Не ожидая его приказа, Мари сама опустилась на колени.

— Простите, мой райделин, больше это не повторится, — смиренно пропела она.

— Почему же? — постукивая критой по ладони, Ник обошёл её кругом. — Я нахожу, что эта маска как нельзя лучше подходит тебе. Изволь носить её всегда и про глаза не забывай. В такой позиции они необычайно выразительны.

— Иди к чёрту! Это уже чистой воды издевательство, — сказала Мари, опасающаяся, что послушание приведёт её к косоглазию, и скрылась за дверью ванной комнаты.

Когда она вернулась, на её лице не было ни капли косметики, но она была при полном параде — синий костюм закрывал её от шеи до щиколоток, на голове красовался затейливо завязанный шарф, на ногах изящные туфли.

Лежащий на кровати Ник похлопал рядом с собой, но девушка проигнорировала его призыв и, уйдя в соседнюю комнату, села за стол и перед ней высветился экран тиарана.

— Алин, не испытывай моё терпение. Иди сюда, — позвал он.

Мари не послушалась и, просматривая файлы, вскоре замурлыкала себе под нос:

Der Sommer war lang

Und wir gingen noch mal den Weg,

Den Weg zu den Klippen am Meer,

Am Meer

Bei dem alten Kastell

Nahm er leise mich in den Arm

Und wir schauten hinaus auf das Meer,

Das Meer

Meine erste Liebe

War die schönste Liebe

Warum muß sie vergehen,

Alles war so wunderbar

Au revoir

Au revoir mon amour

Du hast mir so viel gegeben

Mit dir, da begann mein Leben

Au revoir,

Au revoir![1]

— Замолчи!

От Ника, возникшего на пороге, веяло такой яростью, что удивлённая девушка умолкла на полуслове.
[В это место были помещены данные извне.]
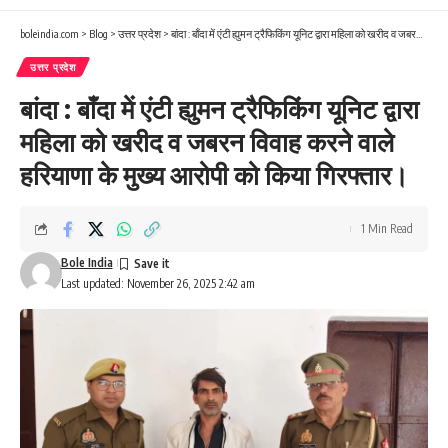
boleindia.com
>
Blog
>
उत्तर प्रदेश
>
बांदा : बाँदा में एंटी ह्युमन ट्रैफिकिंग यूनिट द्वारा महिला को खरीद व जबरन विवाह करने वाले हरियाणा के मुख्य आरोपी को किया गिरफ्तार।
उत्तर प्रदेश
बांदा : बाँदा में एंटी ह्युमन ट्रैफिकिंग यूनिट द्वारा
महिला को खरीद व जबरन विवाह करने वाले
हरियाणा के मुख्य आरोपी को किया गिरफ्तार।
1 Min Read
Bole India
Last updated: November 26, 2025 2:42 am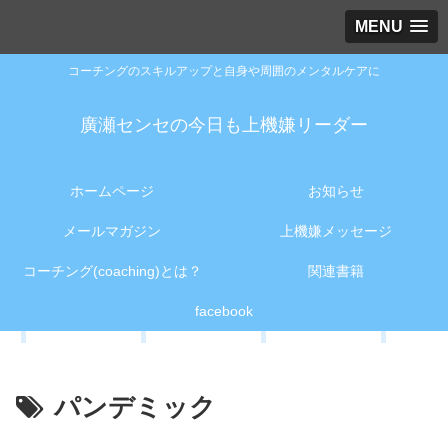
MENU
コーチングのスキルアップと自身や周囲のメンタルケアに
廣瀬センセの今日も上機嫌リーダー
ホームページ
お知らせ
メールマガジン
上機嫌メッセージ
コーチング(coaching)とは？
関連書籍
facebook
パンデミック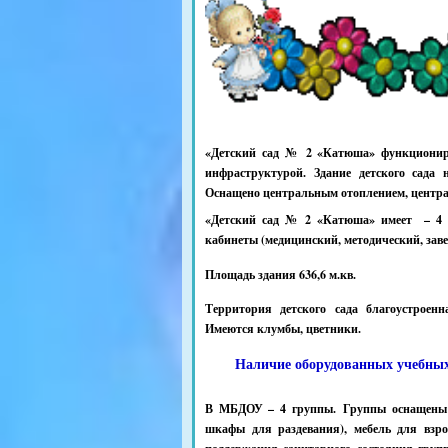
«Детский сад № 2 «Катюша» функционируе
инфраструктурой. Здание детского сада 
Оснащено центральным отоплением, цент
«Детский сад № 2 «Катюша» имеет – 4 
кабинеты (медицинский, методический, зав
Площадь здания 636,6 м.кв.
Территория детского сада благоустроен
Имеются клумбы, цветники.
Наличие оборудованных учебных
В МБДОУ – 4 группы. Группы оснащены об
шкафы для раздевания), мебель для взро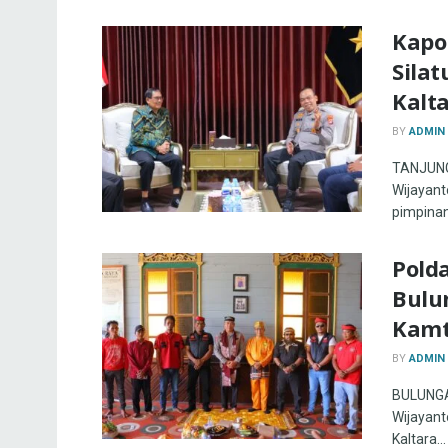
Kapo
Silat
Kalt
BY
ADMIN
TANJUNG 
Wijayanto
pimpinan
Pold
Bulu
Kamt
BY
ADMIN
BULUNGAN
Wijayanto
Kaltara...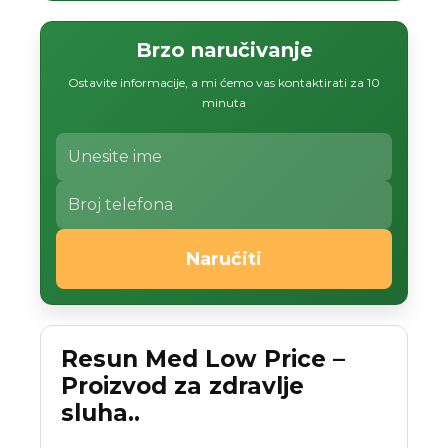
Brzo naručivanje
Ostavite informacije, a mi ćemo vas kontaktirati za 10
minuta
Naručiti
Resun Med Low Price –
Proizvod za zdravlje
sluha..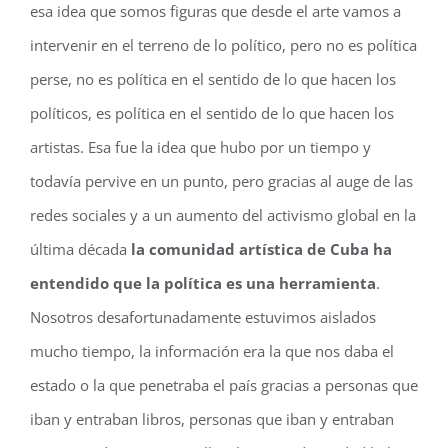
esa idea que somos figuras que desde el arte vamos a
intervenir en el terreno de lo político, pero no es política
perse, no es política en el sentido de lo que hacen los
políticos, es política en el sentido de lo que hacen los
artistas. Esa fue la idea que hubo por un tiempo y
todavía pervive en un punto, pero gracias al auge de las
redes sociales y a un aumento del activismo global en la
última década
la comunidad artística de Cuba ha
entendido que la política es una herramienta
.
Nosotros desafortunadamente estuvimos aislados
mucho tiempo, la información era la que nos daba el
estado o la que penetraba el país gracias a personas que
iban y entraban libros, personas que iban y entraban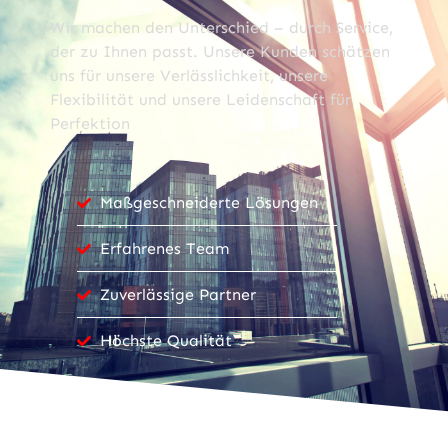
Wir machen den Unterschied – durch Service,
der zu Ihnen passt. Unsere Kunden schätzen
uns für unsere Verlässlichkeit, unsere
Flexibilität und unsere Leidenschaft für
Perfektion
Maßgeschneiderte Lösungen
Erfahrenes Team
Zuverlässige Partner
Höchste Qualität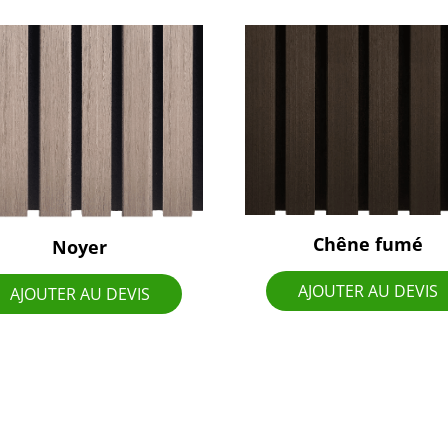
Chêne fumé
Noyer
AJOUTER AU DEVIS
AJOUTER AU DEVIS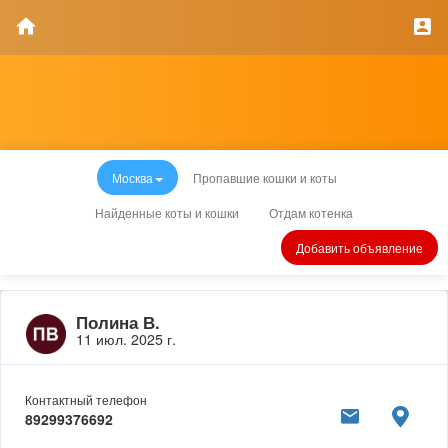
Москва
Пропавшие кошки и коты
Найденные коты и кошки
Отдам котенка
Добавить объявление
Полина В.
11 июл. 2025 г.
Контактный телефон
89299376692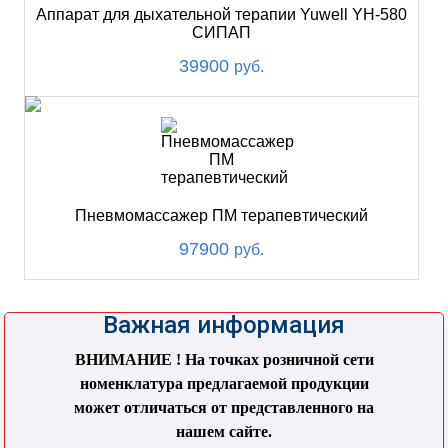
Аппарат для дыхательной терапии Yuwell YH-580
СИПАП
39900
руб.
Пневмомассажер ПМ терапевтический
97900
руб.
Важная информация
ВНИМАНИЕ ! На точках розничной сети
номенклатура предлагаемой продукции
может отличаться от представленного на
нашем сайте.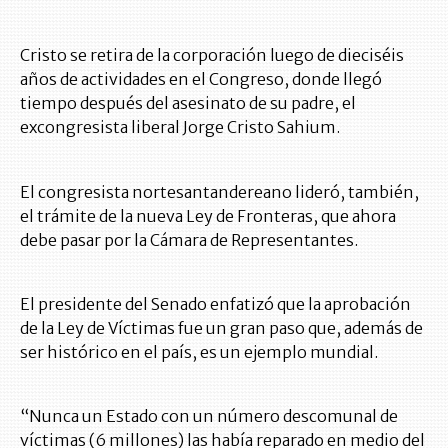
Cristo se retira de la corporación luego de dieciséis
años de actividades en el Congreso, donde llegó
tiempo después del asesinato de su padre, el
excongresista liberal Jorge Cristo Sahium.
El congresista nortesantandereano lideró, también,
el trámite de la nueva Ley de Fronteras, que ahora
debe pasar por la Cámara de Representantes.
El presidente del Senado enfatizó que la aprobación
de la Ley de Víctimas fue un gran paso que, además de
ser histórico en el país, es un ejemplo mundial.
“Nunca un Estado con un número descomunal de
víctimas (6 millones) las había reparado en medio del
— Какого чёрта? — осведомилась она, больше не желая продолжать игру в примерную райдиэль.

Ответом ей послужила крита. Развернувшись, как змея, она оставила кровавый след на её плече.

Глаза Мари наполнились слезами и вместе с тем на её лице появилось жёсткое выражение.

— Сейчас же объяснись! — потребовала она.

— Ты посмела рыться в моём прошлом! — рявкнул Ник, правда, уже засомневавшись, что девушка ни с того ни с сего сочинила стихи про его первую любовь. Да и мелодия показалась ему знакомой.

И тут Ким, боясь, что хозяин обвинит его в распространении конфиденциальной информации, включил песню Мирей Матье, послужившую причиной их размолвки.

Раздосадованный Ник, понявший что ошибся, щёлкнул критой по полу, а затем поднял глаза на Мари. Он хотел извиниться, но промолчал, поняв, что сейчас бесполезно что-либо говорить. «Крейд с ней! Пусть думает, что хочет. Мне всё равно», — попытался он убедить себя, правда, без особого успеха. Откровенная ненависть, написанная на лице девушки, задела его за живое. «Вот чего бесится? В конце концов сама виновата. В мире полно песен, но ей нужно было выбрать именно ту, которая будто написана про нас с Лотиланой», — сказал он себе в оправдание.